ブリリアント・ジャークは、こうした低強度の無礼を撒き散らす。これらは1つひとつを見れば些細なことかもしれない。もちろん、極度の集中状態にあるときや、緊急対応の最中に、愛敬を振り撒けないことはあるだろう。それは許容されるべき、業務上のノイズだ。
だが、ブリリアント・ジャークの無礼さは違う。そこにはしばしば、相手によって態度を変える意図的な選別が含まれている。
たとえ本人に悪気がなかったとしても、あいさつを無視されたり、透明人間のように扱われたりすれば、された側は「自分は尊重されていない」と深く傷つく。これが放置されると、組織の規範が緩む。「この職場では、こういう態度をとっても許されるんだ」という誤ったメッセージが伝わる。
すると、伝染が始まる。
上司に無視された部下は、そのストレスを抱え、同僚に冷たく当たるようになるかもしれない。「あいさつしても無駄だ」と学習し、自分もあいさつをしなくなるかもしれない。無礼が無礼を呼び、職場全体がギスギスし始める。心理的安全性は低下し、誰も協力しなくなる。

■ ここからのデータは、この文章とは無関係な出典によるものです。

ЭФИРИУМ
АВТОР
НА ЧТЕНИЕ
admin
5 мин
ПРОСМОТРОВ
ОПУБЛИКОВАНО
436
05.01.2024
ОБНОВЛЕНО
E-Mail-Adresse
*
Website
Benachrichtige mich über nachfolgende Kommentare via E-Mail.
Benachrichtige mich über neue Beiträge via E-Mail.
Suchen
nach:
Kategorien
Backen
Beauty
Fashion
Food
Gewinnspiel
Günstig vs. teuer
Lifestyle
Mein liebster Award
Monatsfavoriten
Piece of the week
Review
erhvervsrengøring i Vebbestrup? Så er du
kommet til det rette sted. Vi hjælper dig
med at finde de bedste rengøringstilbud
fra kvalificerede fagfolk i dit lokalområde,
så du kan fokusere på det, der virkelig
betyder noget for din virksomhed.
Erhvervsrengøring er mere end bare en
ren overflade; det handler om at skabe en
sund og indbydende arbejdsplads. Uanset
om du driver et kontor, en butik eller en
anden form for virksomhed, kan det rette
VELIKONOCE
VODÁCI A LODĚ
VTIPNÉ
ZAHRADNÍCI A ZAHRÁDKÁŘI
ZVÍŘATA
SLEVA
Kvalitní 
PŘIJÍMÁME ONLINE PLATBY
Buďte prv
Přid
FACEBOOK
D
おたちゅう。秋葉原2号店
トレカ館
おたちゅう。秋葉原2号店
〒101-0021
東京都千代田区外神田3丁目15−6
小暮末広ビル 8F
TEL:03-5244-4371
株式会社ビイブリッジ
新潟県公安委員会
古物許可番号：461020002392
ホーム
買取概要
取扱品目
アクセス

「たかがあいさつ、たかがため息」ではない。それは組織という堤防に空いた、蟻の一穴なのだ。
無意識の「微細な攻撃」
ブリリアント・ジャークの言動には、「マイクロアグレッション(微細な攻撃)」が含まれることがある。マイクロアグレッションとは、悪意の有無にかかわらず、特定の属性(性別、年齢、雇用形態など)に対する偏見や差別的なメッセージを含む、些細な言動のことだ。

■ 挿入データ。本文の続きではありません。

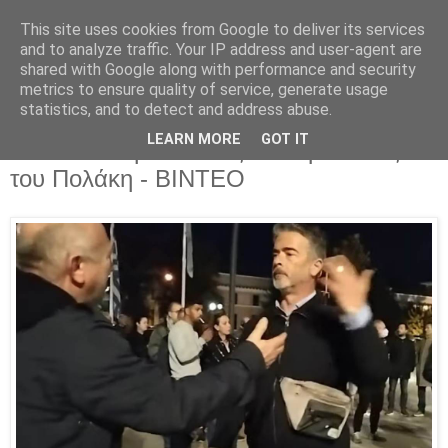
This site uses cookies from Google to deliver its services
Parakato.gr
and to analyze traffic. Your IP address and user-agent are
shared with Google along with performance and security
metrics to ensure quality of service, generate usage
statistics, and to detect and address abuse.
ΣΥΡΙΖΑ Κορινθίας: Μια λογική
LEARN MORE
GOT IT
ανακοίνωση από τους παλαμακιστές
του Πολάκη - ΒΙΝΤΕΟ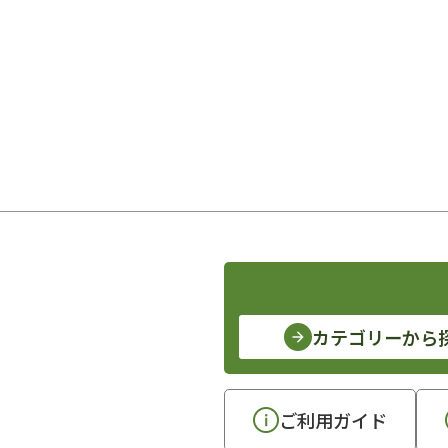
カテゴリーから
ご利用ガイド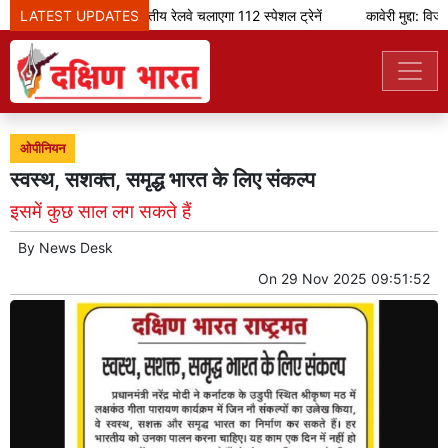
LATEST UPDATES
ओणम के मौके पर भारतीय रेलवे चलाएगा 112 स्पेशल ट्रेनें
कावेरी मुद्दा: विज
ओपीनियन
स्वस्थ, सशक्त, समृद्ध भारत के लिए संकल्प
इसमें कुछ साल लग सकते हैं
By
News Desk
On
29 Nov 2025 09:51:52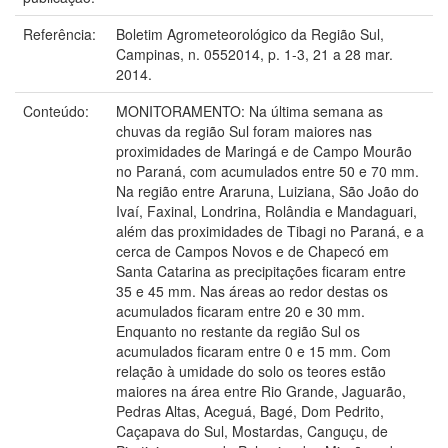
Referência:
Boletim Agrometeorológico da Região Sul,
Campinas, n. 0552014, p. 1-3, 21 a 28 mar.
2014.
Conteúdo:
MONITORAMENTO: Na última semana as
chuvas da região Sul foram maiores nas
proximidades de Maringá e de Campo Mourão
no Paraná, com acumulados entre 50 e 70 mm.
Na região entre Araruna, Luiziana, São João do
Ivaí, Faxinal, Londrina, Rolândia e Mandaguari,
além das proximidades de Tibagi no Paraná, e a
cerca de Campos Novos e de Chapecó em
Santa Catarina as precipitações ficaram entre
35 e 45 mm. Nas áreas ao redor destas os
acumulados ficaram entre 20 e 30 mm.
Enquanto no restante da região Sul os
acumulados ficaram entre 0 e 15 mm. Com
relação à umidade do solo os teores estão
maiores na área entre Rio Grande, Jaguarão,
Pedras Altas, Aceguá, Bagé, Dom Pedrito,
Caçapava do Sul, Mostardas, Canguçu, de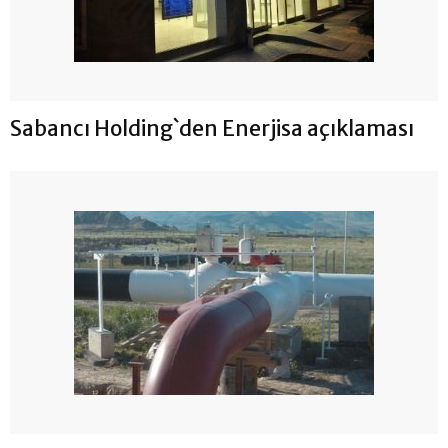
Sabancı Holding`den Enerjisa açıklaması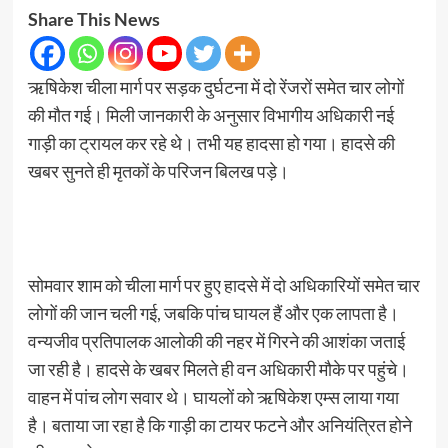
Share This News
ऋषिकेश चीला मार्ग पर सड़क दुर्घटना में दो रेंजरों समेत चार लोगों
की मौत गई। मिली जानकारी के अनुसार विभागीय अधिकारी नई
गाड़ी का ट्रायल कर रहे थे। तभी यह हादसा हो गया। हादसे की
खबर सुनते ही मृतकों के परिजन बिलख पड़े।
सोमवार शाम को चीला मार्ग पर हुए हादसे में दो अधिकारियों समेत चार
लोगों की जान चली गई, जबकि पांच घायल हैं और एक लापता है।
वन्यजीव प्रतिपालक आलोकी की नहर में गिरने की आशंका जताई
जा रही है। हादसे के खबर मिलते ही वन अधिकारी मौके पर पहुंचे।
वाहन में पांच लोग सवार थे। घायलों को ऋषिकेश एम्स लाया गया
है। बताया जा रहा है कि गाड़ी का टायर फटने और अनियंत्रित होने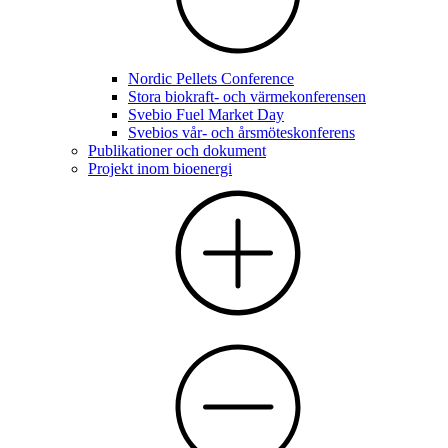
Nordic Pellets Conference
Stora biokraft- och värmekonferensen
Svebio Fuel Market Day
Svebios vår- och årsmöteskonferens
Publikationer och dokument
Projekt inom bioenergi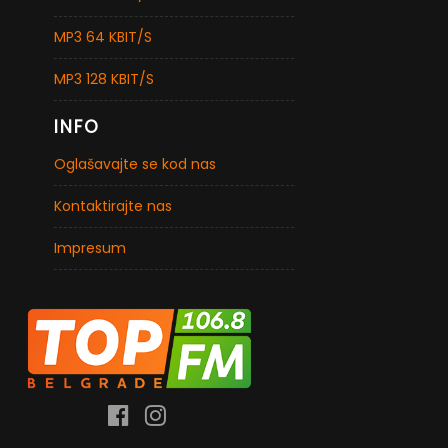
MP3 64 KBIT/S
MP3 128 KBIT/S
INFO
Oglašavajte se kod nas
Kontaktirajte nas
Impresum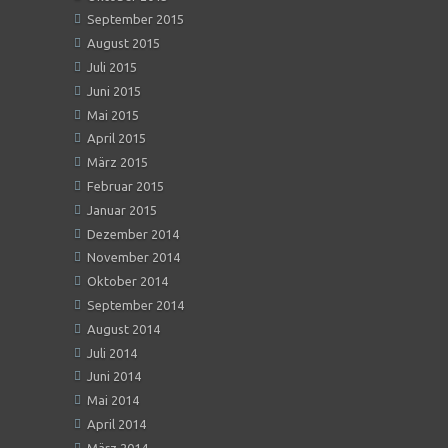
September 2015
August 2015
Juli 2015
Juni 2015
Mai 2015
April 2015
März 2015
Februar 2015
Januar 2015
Dezember 2014
November 2014
Oktober 2014
September 2014
August 2014
Juli 2014
Juni 2014
Mai 2014
April 2014
März 2014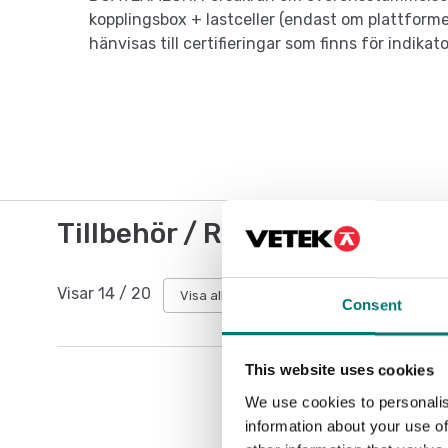
kopplingsbox + lastceller (endast om plattforme
hänvisas till certifieringar som finns för indika
Tillbehör / Reservdelar
Visar
14
/
20
Visa alla
Consent
This website uses cookies
We use cookies to personalis
information about your use of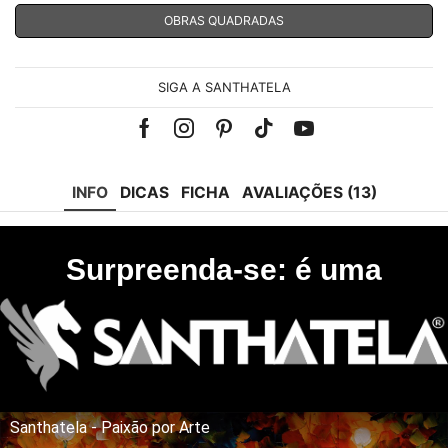
OBRAS QUADRADAS
SIGA A SANTHATELA
Facebook
Instagram
Pinterest
Tik-
Youtube
tok
INFO
DICAS
FICHA
AVALIAÇÕES (13)
Surpreenda-se: é uma
Santhatela - Paixão por Arte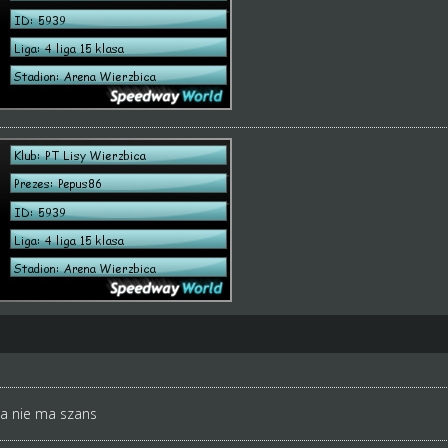
zta nie ma szans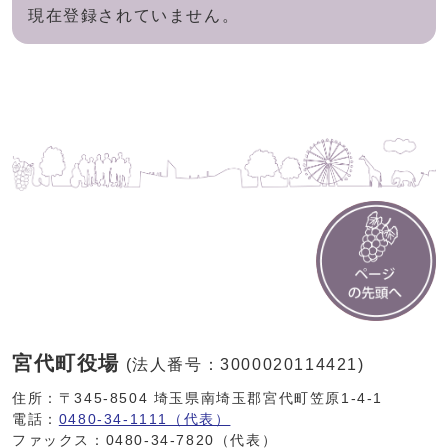
現在登録されていません。
宮代町役場
(法人番号：3000020114421)
住所：〒345-8504 埼玉県南埼玉郡宮代町笠原1-4-1
電話：
0480-34-1111（代表）
ファックス：0480-34-7820（代表）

「女性ならではの気配りですね」(女性はケア役割を担うべきだという偏見)
「まだ若いのにしっかりしてますね」(若者は未熟であるという偏見)
「中途入社のわりには馴染んでますね」(中途は外様であるという偏見)
言った本人はほめているつもりかもしれない。しかし、言われたほうは「属性でしか見られていない」「下に見られている」という疎外感を覚えることもある。